▸ **PROBLEM STATEMENT**:
Begin at the line containing "en, während die" in the records below, end at the line containing "cuando le preguntaron", and retype each line in that span exactly. No other line and no image should appear.

= = =

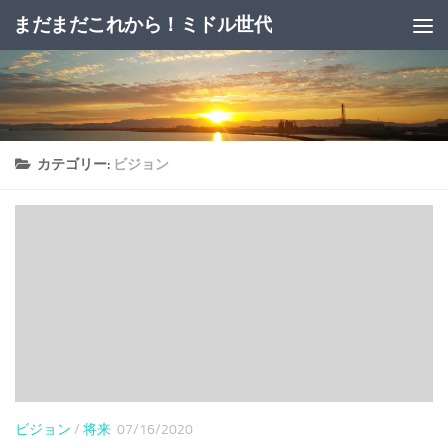
まだまだこれから！ミドル世代
コンテンツへスキップ
カテゴリー:
ビジョン
ビジョン
/
将来
07/16/2020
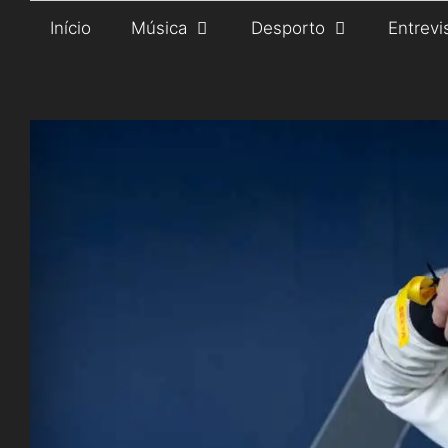
Saltar
Início
Música
Desporto
Entrevi
para
o
conteúdo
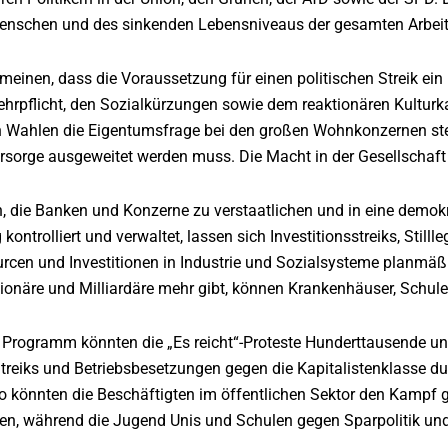
Menschen und des sinkenden Lebensniveaus der gesamten Arbei
inen, dass die Voraussetzung für einen politischen Streik ein p
rpflicht, den Sozialkürzungen sowie dem reaktionären Kulturkamp
n Wahlen die Eigentumsfrage bei den großen Wohnkonzernen stell
rsorge ausgeweitet werden muss. Die Macht in der Gesellschaft
in, die Banken und Konzerne zu verstaatlichen und in eine demok
kontrolliert und verwaltet, lassen sich Investitionsstreiks, Sti
rcen und Investitionen in Industrie und Sozialsysteme planmäßig
ionäre und Milliardäre mehr gibt, können Krankenhäuser, Schulen
 Programm könnten die „Es reicht“-Proteste Hunderttausende un
treiks und Betriebsbesetzungen gegen die Kapitalistenklasse dur
so könnten die Beschäftigten im öffentlichen Sektor den Kampf
en, während die Jugend Unis und Schulen gegen Sparpolitik und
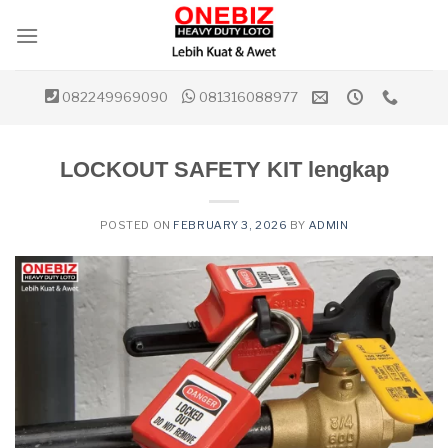
Skip
to
content
082249969090
081316088977
LOCKOUT SAFETY KIT lengkap
POSTED ON
FEBRUARY 3, 2026
BY
ADMIN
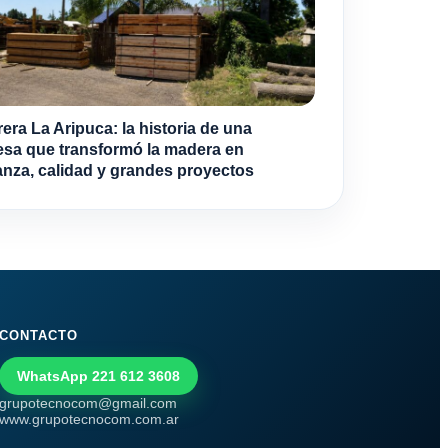
era La Aripuca: la historia de una
sa que transformó la madera en
anza, calidad y grandes proyectos
CONTACTO
WhatsApp 221 612 3608
grupotecnocom@gmail.com
www.grupotecnocom.com.ar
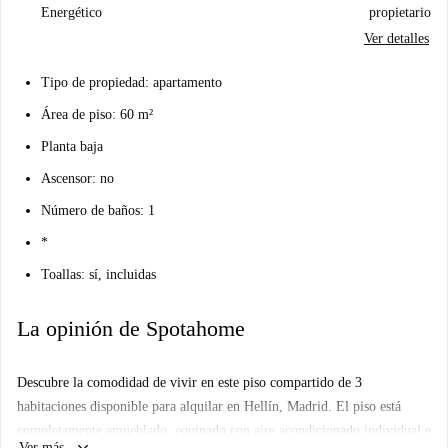
Energético
propietario
Ver detalles
Tipo de propiedad: apartamento
Área de piso: 60 m²
Planta baja
Ascensor: no
Número de baños: 1
*
Toallas: sí, incluidas
La opinión de Spotahome
Descubre la comodidad de vivir en este piso compartido de 3
habitaciones disponible para alquilar en Hellín, Madrid. El piso está
completamente amueblado, equipado con aire acondicionado individual e
Ver más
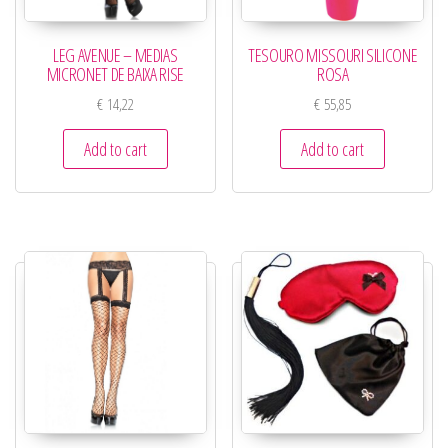
LEG AVENUE – MEDIAS
TESOURO MISSOURI SILICONE
MICRONET DE BAIXA RISE
ROSA
€
14,22
€
55,85
Add to cart
Add to cart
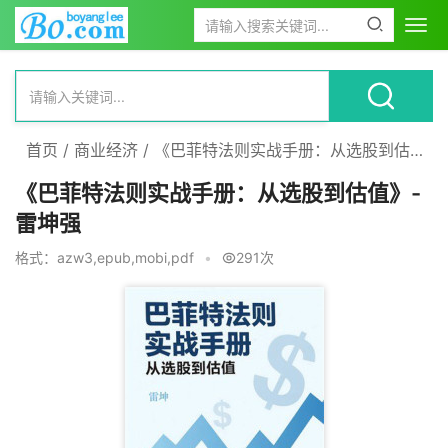
首页
/
商业经济
/
《巴菲特法则实战手册：从选股到估值》-雷坤强
《巴菲特法则实战手册：从选股到估值》-
雷坤强
格式：azw3,epub,mobi,pdf
•
291次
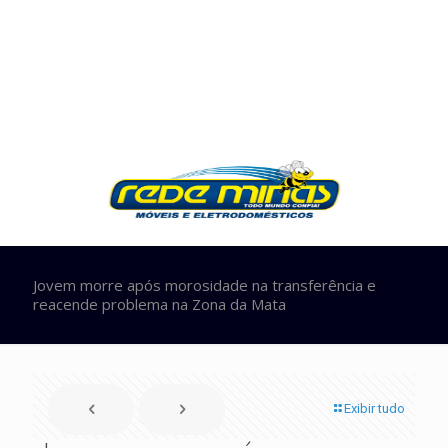
Jovem morre após morosidade na transferência e
reacende problema na Zona da Mata
Exibir tudo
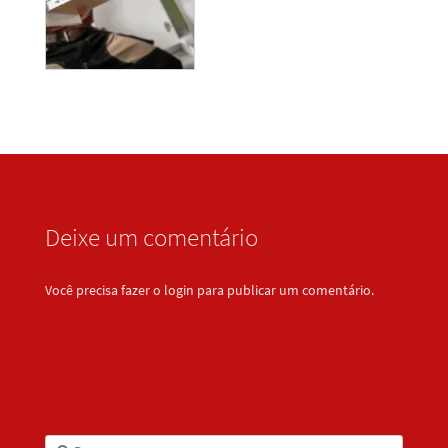
Deixe um comentário
Você precisa fazer o
login
para publicar um comentário.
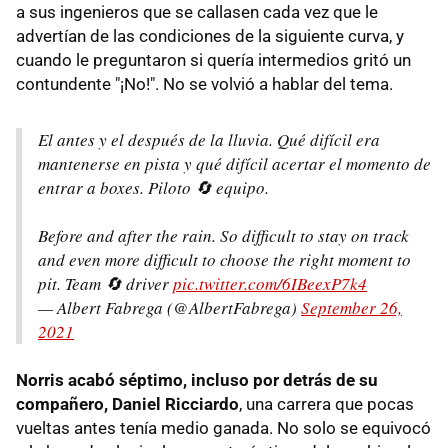
a sus ingenieros que se callasen cada vez que le
advertían de las condiciones de la siguiente curva, y
cuando le preguntaron si quería intermedios gritó un
contundente "¡No!". No se volvió a hablar del tema.
El antes y el después de la lluvia. Qué difícil era
mantenerse en pista y qué difícil acertar el momento de
entrar a boxes. Piloto 🔄 equipo.
Before and after the rain. So difficult to stay on track
and even more difficult to choose the right moment to
pit. Team 🔄 driver
pic.twitter.com/6IBeexP7k4
— Albert Fabrega (@AlbertFabrega)
September 26,
2021
Norris acabó séptimo, incluso por detrás de su
compañero, Daniel Ricciardo
, una carrera que pocas
vueltas antes tenía medio ganada. No solo se equivocó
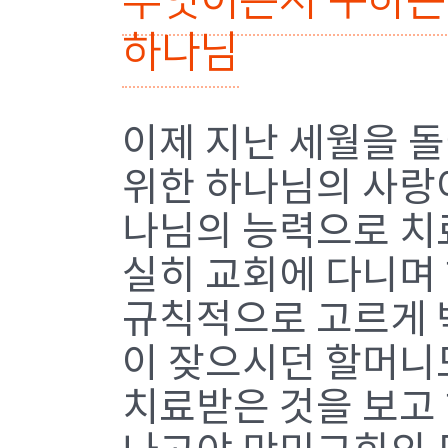
무엇이든지 구하는
하나님
이제 지난 세월을 돌
위한 하나님의 사랑
나님의 능력으로 치
실히 교회에 다니며
규칙적으로 고르게 
이 잦으시던 할머니
치료받은 것을 보고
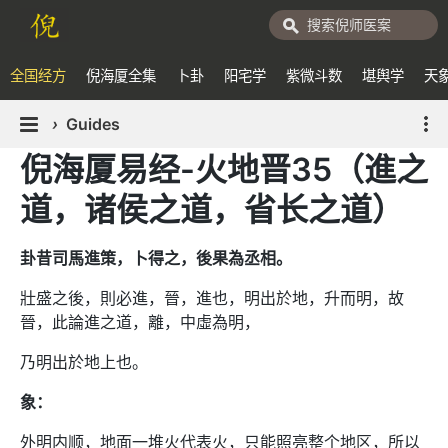
全国经方
倪海厦全集
卜卦
阳宅学
紫微斗数
堪舆学
天
›
Guides
倪海厦易经-火地晋35（進之
道，诸侯之道，省长之道）
卦昔司馬進策，卜得之，後果為丞相。
壯盛之後，則必進，晉，進也，明出於地，升而明，故
晉，此論進之道，離，中虛為明，
乃明出於地上也。
象：
外明内顺，地面一堆火代表火，只能照亮整个地区，所以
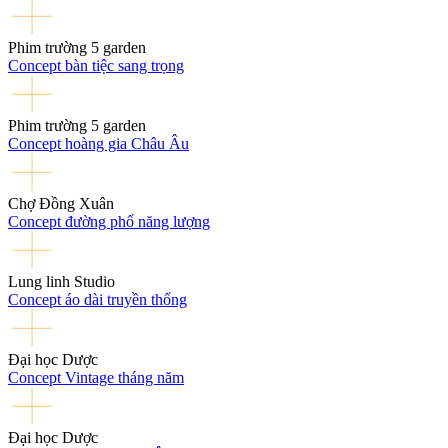
Phim trường 5 garden
Concept bàn tiệc sang trọng
Phim trường 5 garden
Concept hoàng gia Châu Âu
Chợ Đồng Xuân
Concept đường phố năng lượng
Lung linh Studio
Concept áo dài truyền thống
Đại học Dược
Concept Vintage tháng năm
Đại học Dược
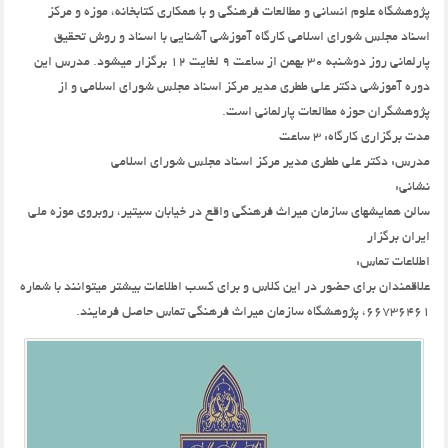
پژوهشگاه علوم انسانی و مطالعات فرهنگی و با همکاری کتابخانه، موزه و مرکز
اسناد مجلس شورای اسلامی کارگاه آموزشی آشنایی با اسناد و روش تحقیق
پارلمانی روز دوشنبه 30 بهمن از ساعت 9 لغایت 12 برگزار می­شود. مدرس این
دوره آموزشی دکتر علی ططری مدیر مرکز اسناد مجلس شورای اسلامی و از
پژوهشگران حوزه مطالعات پارلمانی است.
مدت برگزاری کارگاه: 3 ساعت
مدرس: دکتر علی ططری مدیر مرکز اسناد مجلس شورای اسلامی
نشانی:
سالن همایش­های سازمان میراث فرهنگی واقع در خیابان سی­تیر، روبروی موزه ملی
ایران برگزار
اطلاعات تماس:
علاقمندان برای حضور در این کلاس و برای کسب اطلاعات بیشتر می­توانند با شماره
66736461، پژوهشگاه سازمان میراث فرهنگی تماس حاصل فرمایند.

= = =

▸ **WRITTEN REPLY**:
en, während die Jugend Unis und Schulen gegen Sparpolitik und
Skip
to
content
082249969090
081316088977
LOCKOUT SAFETY KIT lengkap
POSTED ON
FEBRUARY 3, 2026
BY
ADMIN
era La Aripuca: la historia de una
sa que transformó la madera en
anza, calidad y grandes proyectos
CONTACTO
WhatsApp 221 612 3608
grupotecnocom@gmail.com
www.grupotecnocom.com.ar
Energético
propietario
Ver detalles
Tipo de propiedad: apartamento
Área de piso: 60 m²
Planta baja
Ascensor: no
Número de baños: 1
*
Toallas: sí, incluidas
La opinión de Spotahome
Descubre la comodidad de vivir en este piso compartido de 3
habitaciones disponible para alquilar en Hellín, Madrid. El piso está
completamente amueblado, equipado con aire acondicionado individual e
Ver más
LEG AVENUE – MEDIAS
TESOURO MISSOURI SILICONE
MICRONET DE BAIXA RISE
ROSA
€
14,22
€
55,85
Add to cart
Add to cart
首页
/
商业经济
/
《巴菲特法则实战手册：从选股到估值》-雷坤强
《巴菲特法则实战手册：从选股到估值》-
雷坤强
格式：azw3,epub,mobi,pdf
•
291次
Jovem morre após morosidade na transferência e
reacende problema na Zona da Mata
Exibir tudo
Deixe um comentário
Você precisa fazer o
login
para publicar um comentário.
a sus ingenieros que se callasen cada vez que le
advertían de las condiciones de la siguiente curva, y
cuando le preguntaron si quería intermedios gritó un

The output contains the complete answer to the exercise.